It turns out that my issue came from the difference in default behavior between a vSS (Standard Switch) and a vDS (Distributed Switch). For those that want the TL:DR -> Set all security settings to “accept”.
There are three security settings for switches in VMware.
- Promiscuous Mode – Allows the virtual networking adapter to observer any of the traffic submitted through the vSwitch.
- MAC Address Changes – Allows differences in the initial MAC address and the effective MAC on incoming traffic.
- Forged Transmits – Allows differences in the initial MAC address and the effective MAC on outgoing traffic.
The initial MAC is the one assigned by VMware, and the effective MAC is the one used by the guest OS to transmit data. By default these are the same, but as a system administrator you can change the MAC in the guest OS.
My issue came from the default settings for these three options on the vSS versus the vDS.
On the vSS:
On the vDS:
In all the blog posts I have seen about doing this, every one mentions to set “Promiscuous Mode” to accept, but they fail to tell you that you need to have “Forged Transmits” set to accept as well. To be safe I actually set them all to accept.
I think this is the result of most people doing this in their home lab and only using vSS, and since I was using vDS I didn’t notice at the time that the default options are different.
This makes sense since as soon as you add another vmk to the virtual switch you are transmitting from a different virtual MAC address, which “Forged Transmits” would block.
For the past few months we have been running multiple labs, two physical blades each, to do development against the vCloud 5.1 Beta. With the capacity that we have available in our overall lab, a nested approach like the VMworld labs would be a nice fit for our development team. Ideally we could spin up full vCloud instances in minutes. My experience thus far with nested environments was running vSphere in workstation to study for my VCP exam.
The first thing I did was try to build this out in a brand new vCloud 5.1 environment. For the actual setup I followed this article by William Lam. This also provided a nice graphic of what my network setup would look like.
Inside the nested vCenter I migrated the management vmk nic to vDS. Next I wanted to add another vmk for vMotion on the isolated vMOT network I created. I initially statically IP’d the nics on each vESXiHost and my first vmotion attempt failed to complete due to a connectivity problem. I eventually setup DHCP on the isolated vMOT network and neither host would receive a DHCP address (They end up with your typical 169.x.x.x address).

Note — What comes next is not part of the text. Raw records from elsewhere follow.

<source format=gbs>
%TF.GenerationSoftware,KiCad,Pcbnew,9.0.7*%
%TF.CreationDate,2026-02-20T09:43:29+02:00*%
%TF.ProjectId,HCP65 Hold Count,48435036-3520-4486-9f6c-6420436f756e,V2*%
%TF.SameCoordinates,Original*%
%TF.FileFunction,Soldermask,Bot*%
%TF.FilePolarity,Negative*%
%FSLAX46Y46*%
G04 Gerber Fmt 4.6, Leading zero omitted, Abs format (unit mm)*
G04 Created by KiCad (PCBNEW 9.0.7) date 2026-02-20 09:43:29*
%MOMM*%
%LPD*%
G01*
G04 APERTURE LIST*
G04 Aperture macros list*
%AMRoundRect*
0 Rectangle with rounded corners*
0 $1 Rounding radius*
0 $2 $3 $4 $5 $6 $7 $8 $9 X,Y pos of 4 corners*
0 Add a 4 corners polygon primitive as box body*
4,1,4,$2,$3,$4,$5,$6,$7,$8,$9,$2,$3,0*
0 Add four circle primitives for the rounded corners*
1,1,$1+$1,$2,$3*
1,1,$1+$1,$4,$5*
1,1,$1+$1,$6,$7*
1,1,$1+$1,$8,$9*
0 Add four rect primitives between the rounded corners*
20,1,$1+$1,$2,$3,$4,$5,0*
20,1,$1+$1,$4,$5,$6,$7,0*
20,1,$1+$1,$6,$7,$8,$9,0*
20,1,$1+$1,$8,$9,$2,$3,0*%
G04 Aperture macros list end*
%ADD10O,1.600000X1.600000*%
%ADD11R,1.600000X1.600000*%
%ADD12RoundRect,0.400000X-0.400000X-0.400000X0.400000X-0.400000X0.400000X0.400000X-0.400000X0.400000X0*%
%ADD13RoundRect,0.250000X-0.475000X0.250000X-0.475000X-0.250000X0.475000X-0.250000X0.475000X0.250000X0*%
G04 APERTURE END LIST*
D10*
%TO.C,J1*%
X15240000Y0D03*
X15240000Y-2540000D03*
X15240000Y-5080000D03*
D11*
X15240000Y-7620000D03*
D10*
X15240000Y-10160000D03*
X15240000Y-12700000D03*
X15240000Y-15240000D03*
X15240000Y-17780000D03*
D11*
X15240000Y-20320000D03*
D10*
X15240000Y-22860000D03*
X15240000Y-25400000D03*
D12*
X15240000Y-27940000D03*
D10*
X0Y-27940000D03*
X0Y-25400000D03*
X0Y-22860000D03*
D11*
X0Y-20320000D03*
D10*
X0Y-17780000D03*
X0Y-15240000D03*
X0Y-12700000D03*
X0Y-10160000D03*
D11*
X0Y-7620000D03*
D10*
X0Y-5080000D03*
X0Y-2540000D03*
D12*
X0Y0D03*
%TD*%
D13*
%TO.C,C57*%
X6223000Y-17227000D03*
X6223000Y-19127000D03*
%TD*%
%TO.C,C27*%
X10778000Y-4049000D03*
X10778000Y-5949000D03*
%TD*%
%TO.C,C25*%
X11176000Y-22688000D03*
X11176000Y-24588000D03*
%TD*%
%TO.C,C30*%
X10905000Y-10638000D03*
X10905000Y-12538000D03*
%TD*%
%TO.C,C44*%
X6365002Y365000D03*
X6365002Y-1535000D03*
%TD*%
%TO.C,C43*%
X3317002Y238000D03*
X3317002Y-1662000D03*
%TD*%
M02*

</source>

To test that my isolated network was setup properly I added NICs to my Windows JumpBox and built a new Ubuntu box on the vMOT network. They both received DHCP addresses and could ping between the two successfully.

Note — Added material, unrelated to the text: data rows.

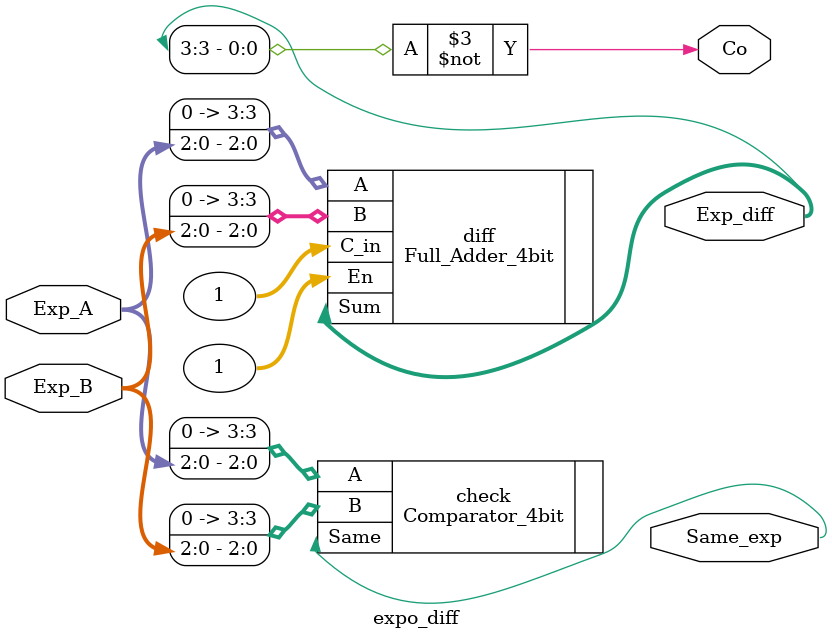
<source format=sv>
module expo_diff(
		input  logic [2:0] Exp_A, Exp_B,   // both are unsigned 
		output logic [3:0] Exp_diff,
		output logic Same_exp, Co     // C_out = 1, choose A (Exp_A > Exp_B)
);

// A and B are 3 bit unsigned number
// so we used a 4-bit full adder with an additional bit for the sign
Full_Adder_4bit  diff(.A({1'b0, Exp_A}), .B({1'b0, Exp_B}), .En(1), .C_in(1), .Sum(Exp_diff[3:0]) );

assign Co = ~Exp_diff[3];

Comparator_4bit 		check(.A({1'b0, Exp_A}), .B({1'b0, Exp_B}), .Same(Same_exp) );

endmodule



</source>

In an effort to take as many variables out of the picture as I could, I tried to strip this down to the most basic setup. I started this morning with a clean install of ESXi 5.1 on a physical blade. Built two new virtual ESXi hosts, and also threw in two Ubuntu boxes for testing network connectivity. The vESXi hosts have vhv.enable = “true” set in the vmx file and promiscuous mode is turned on at the physical host vSS. As far as networking I tried to keep this really basic and use vSS. On the physical switch, this blade has the 2 NICs plugged into, VLANs 3,4 and 500-599 are trunked.

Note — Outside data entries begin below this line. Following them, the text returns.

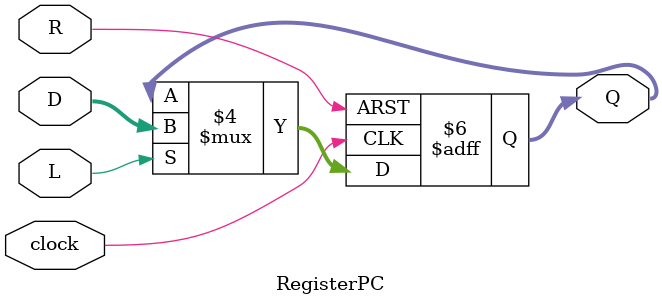
<source format=v>

module programcounter(PC, PC4, in, PS, clock, reset);
input [63:0]in;
input [1:0]PS; 

// Program counter function Select bits
// PS
// 00 - PC <= PC
// 01 - PC <= PC+4
// 10 - PC <= in
// 11 - PC <= PC+in*4
input clock, reset;
output [63:0]PC;
output[63:0]PC4;
wire load_PC;
wire [63:0] PC_in; // input to program counter / output from mux
wire [63:0] AdderOut; // output of offeset adderwire load_PC;

assign load_PC = 1'b1;
assign PC4 = PC + 4096; // +4 adder
assign AdderOut = PC + {in[51:0], 12'b0}; //branch to PC = 1 + K
Mux4to1Nbit PC_Mux (PC_in, PS, PC, PC4, in, AdderOut);
defparam PC_Mux.N = 64;

RegisterPC PC_Reg (PC, PC_in, load_PC, reset, clock);

endmodule

module RegisterPC(Q, D, L, R, clock);
	output reg [63:0]Q; // registered output
	input [63:0]D; // data input
	input L; // load
	input R; // positive edge reset
	input clock;
	
	always @(posedge clock or negedge R) begin
		if(~R)
			Q <= 64'hFFF;
		else if(L)
			Q <= D;
		else
			Q <= Q;
	end
endmodule



</source>
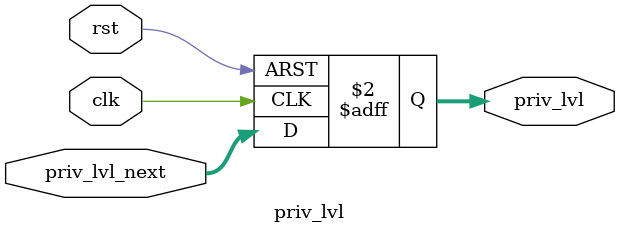
<source format=v>
module priv_lvl (
    input wire clk,
    input wire rst,
    input wire [1:0] priv_lvl_next,
    output reg [1:0] priv_lvl
);

    always @(posedge clk or posedge rst) begin
        if (rst) begin
            priv_lvl <= 2'b11; // M-mode
        end else priv_lvl <= priv_lvl_next; // for traps
    end
    
endmodule
</source>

The virtual ESXi hosts have three NICs that are plugged into the vMGMT, vMOT and vCUST network. Again the vmk that is there by default works perfectly, but as soon as I add another vmk for vMotion there is no network connectivity. Below is the vSS from the nested ESXi host.
I have tested this also by trying to put another vmk on vSwitch0 and it results in the same outcome, no connectivity. Again in this case I am able to put Ubuntu boxes on these networks and verify network connectivity. It is only in the case of virtual ESXi that I cannot get another vmk or port group to have connectivity.